Por cuidado com o tema e por crer que não tomaria as proporções que tomou, só hoje trato da questão da compra de leite condensado e de outros produtos pelo governo federal, que tanto gerou polêmica e piadas nas redes sociais nos últimos dias, além de um desabafo ofensivo por parte do presidente da República. A história, porém, é distorcida desde quase o início.

Primeiro é preciso dizer que, diante dos dados que hoje estão disponíveis, não há nada de tão absurdo na compra de tanto leite condensado, chicletes ou outros alimentos por parte do governo federal. E que isso não é, como bem diz o governo, para abastecer o Palácio da Alvorada ou o Palácio do Planalto. É para ministérios e para grandes contingentes das Forças Armadas. Há, no caso de alguns produtos e, em especial, do leite condensado, inclusive, volumes maiores comprados por governos anteriores, inclusive os comandados pela oposição que agora faz disso um cavalo de batalha.

Além do mais, as cobranças de que há superfaturamento de latinhas, pelo fato de aparecer duas caixas no valor total de R$ 324, também não são exatamente corretas. Trata-se de duas caixas com 27 latinhas. Valor compatível com o mercado, portanto, não havendo nesse ponto específico problema claro também.

Há também quem questione por qual razão compra-se tanto leite condensado ou chicletes. A explicação do Ministério da Defesa trata do valor energético do produto para quem faz tanta atividade física e sobre o uso dos chicletes para melhorar a saúde bucal das tropas. Pode-se até questionar se a escolha foi adequada, mas estaremos numa discussão nutricional ou odontológica, nada tendo a ver com as contas públicas.

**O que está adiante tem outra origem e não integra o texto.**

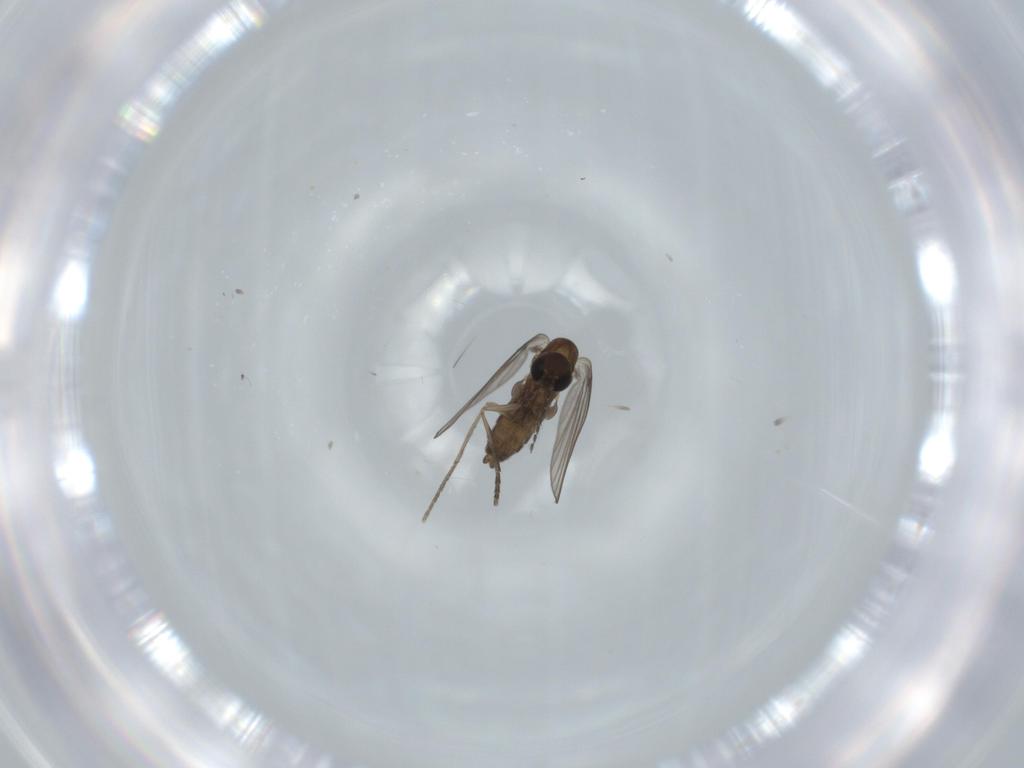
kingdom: Animalia
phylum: Arthropoda
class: Insecta
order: Diptera
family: Psychodidae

Todas essas observações, porém, não são capazes de encerrar as dúvidas sobre o assunto. É preciso de fato investigar alguns pontos dessa história. Um deles é o fato revelado pela revista Crusoé de que empresas de familiares de um membro das Forças Armadas firmaram contratos de R$ 45 milhões para fornecimento de produtos, e que as empresas não teriam porte para tal. Evidentemente é um negócio que precisa ser bem esclarecido. Houve favorecimento ou superfaturamento? A transparência dos gastos públicos permite que se dê um pontapé inicial nas suspeitas, mas só um estudo mais aprofundado por órgãos de controle pode destacar se há alguma irregularidade aí. Que é estranho, certamente é.

Independentemente da regularidade ou não das compras, porém, é evidente que a resposta do presidente Jair Bolsonaro à questão foi a pior possível. As grosserias, palavrões e ofensas proferidas por ele contra a imprensa são injustas e incompatíveis com o decoro para o cargo, afinal, ele representa o país. Numa análise mais dura, seria até crime de responsabilidade (proceder de modo incompatível com a dignidade, a honra e o decoro do cargo), embora seja óbvio que ninguém fará um impeachment do presidente por ser mal educado.

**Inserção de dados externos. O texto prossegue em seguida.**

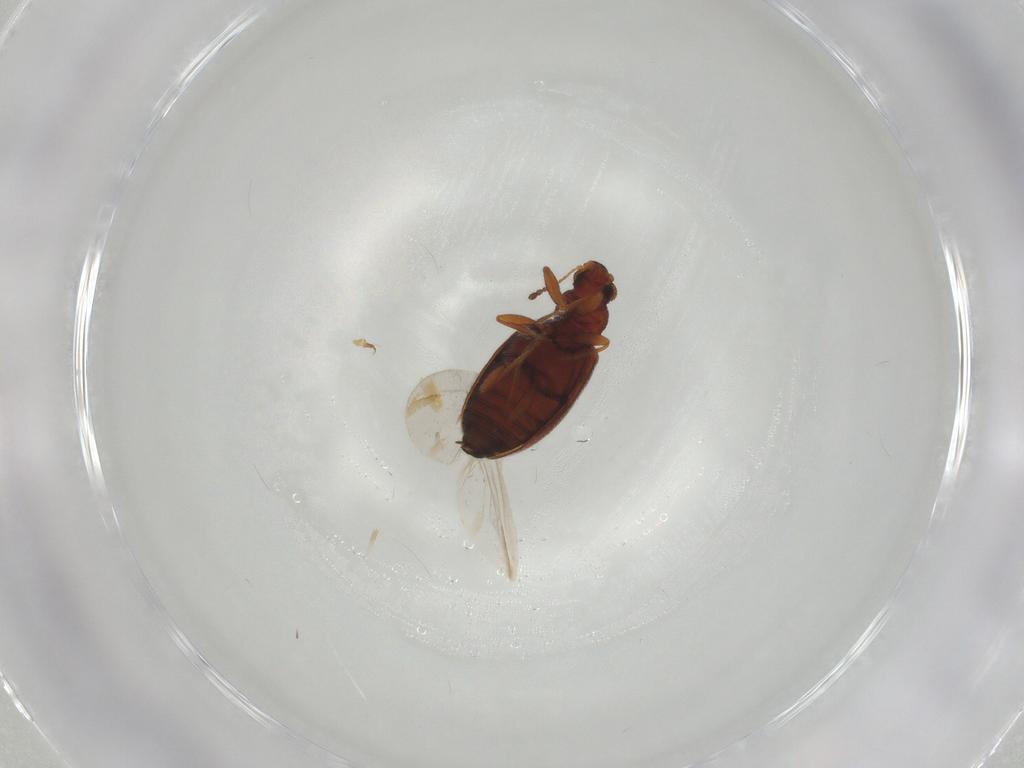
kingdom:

A ação de Bolsonaro contra a imprensa é ainda mais injusta pois a reportagem que deu origem a toda essa história não é responsável por toda a celeuma nas redes sociais em torno do leite condensado. A interpretação dela gerou toda essa polêmica, mas a reportagem do Metrópoles apenas aponta o aumento global dos gastos com alimentação (o que pode até ser explicado em parte pela inflação dos alimentos), enfatizando que tratava-se de uma compra para o governo como um todo, e não para o Palácio da Alvorada, com as respostas das autoridades e uma lista de compras. O leite condensado foi pinçado da lista pelas pessoas (e não pela reportagem) apenas pelo fato de o presidente ser conhecido por usar para passar no pão em um café da manhã insólito. Não foi, portanto, a imprensa, quem distorceu a realidade das compras governamentais. Mas o presidente sentiu-se no direito de atacar os jornalistas ou porque os odeia ou porque é incapaz de ler o que foi dito, tendo sido apenas contaminado pelo sentimento que tomou o assunto nas redes. Ou seria pelo fato de haver aí ainda algo a ser descoberto e que lhe tira o sono?